Chips zijn synoniem met high-tech. Ze staan aan de basis van PC’s, Internet en alles wat met informatietechnologie te maken heeft. Dan is het opmerkelijk om een ingewijde te horen zeggen dat automatisering in de chipindustrie nog onontgonnen terrein is. Toch neemt Jan Monsuur, hoofd softwareontwikkeling bij ASM Europe in Bilthoven, die woorden in de mond. "De IT van de automobielindustrie is vele malen verder dan de IT van chipfabrieken. De verticale integratie, vanaf de sensor tot en met de erp-functionaliteit, is nog braakliggend terrein."

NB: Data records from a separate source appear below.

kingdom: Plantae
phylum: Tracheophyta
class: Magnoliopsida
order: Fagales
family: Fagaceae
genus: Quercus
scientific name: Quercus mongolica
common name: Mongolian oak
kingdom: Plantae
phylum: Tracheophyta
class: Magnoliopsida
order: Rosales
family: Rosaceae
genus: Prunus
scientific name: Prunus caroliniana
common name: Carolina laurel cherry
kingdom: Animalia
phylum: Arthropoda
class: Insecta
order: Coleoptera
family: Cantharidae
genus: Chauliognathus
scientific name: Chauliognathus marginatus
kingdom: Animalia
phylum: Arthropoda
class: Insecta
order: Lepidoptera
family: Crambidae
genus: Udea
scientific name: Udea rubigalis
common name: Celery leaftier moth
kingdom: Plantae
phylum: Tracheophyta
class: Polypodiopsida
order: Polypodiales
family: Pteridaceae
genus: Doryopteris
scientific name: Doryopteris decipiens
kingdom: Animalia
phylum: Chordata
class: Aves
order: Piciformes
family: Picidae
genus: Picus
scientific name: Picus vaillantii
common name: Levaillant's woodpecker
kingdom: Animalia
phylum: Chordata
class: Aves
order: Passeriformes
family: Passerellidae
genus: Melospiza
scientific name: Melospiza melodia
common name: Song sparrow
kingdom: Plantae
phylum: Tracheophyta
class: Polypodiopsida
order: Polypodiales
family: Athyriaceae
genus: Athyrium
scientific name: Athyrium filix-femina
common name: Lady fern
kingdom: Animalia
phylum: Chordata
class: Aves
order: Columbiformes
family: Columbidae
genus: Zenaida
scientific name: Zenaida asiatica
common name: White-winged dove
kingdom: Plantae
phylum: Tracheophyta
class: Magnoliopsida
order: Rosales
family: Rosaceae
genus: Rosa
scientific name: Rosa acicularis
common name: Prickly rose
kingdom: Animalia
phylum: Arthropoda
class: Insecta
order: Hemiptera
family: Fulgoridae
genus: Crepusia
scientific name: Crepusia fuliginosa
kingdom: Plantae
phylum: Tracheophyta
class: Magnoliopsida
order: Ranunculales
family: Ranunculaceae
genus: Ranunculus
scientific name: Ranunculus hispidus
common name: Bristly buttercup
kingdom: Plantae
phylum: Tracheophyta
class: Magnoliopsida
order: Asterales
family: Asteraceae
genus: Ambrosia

Monsuur werkte bij Philips Telecom, was operations researcher bij ABN Amro en deed ervaring op in de industriële automatisering bij Foxboro. Hij ontvangt in een grijs gebouw van ASM Europe dat op hetzelfde terrein ligt als het moederbedrijf ASM International. ASMI is momenteel uitblinker op de beurs met een rendement dat zelfs twee maal hoger is dan AEX-beurslieveling ASML uit Veldhoven. ASML en ASMI maken beide productiemachines voor chips. ASML begon ooit als joint venture van ASMI en Philips, maar ASML werd eind jaren tachtig als verliesgevende activiteit afgestoten. Momenteel hebben de bedrijven geen binding meer. Het verschil: ASMI en dochter ASME maken ovens die dunne lagen deponeren op silicium-wafers, terwijl ASML machines maakt voor het vormgeven van de microscopische patronen in deze lagen met behulp van lithografie.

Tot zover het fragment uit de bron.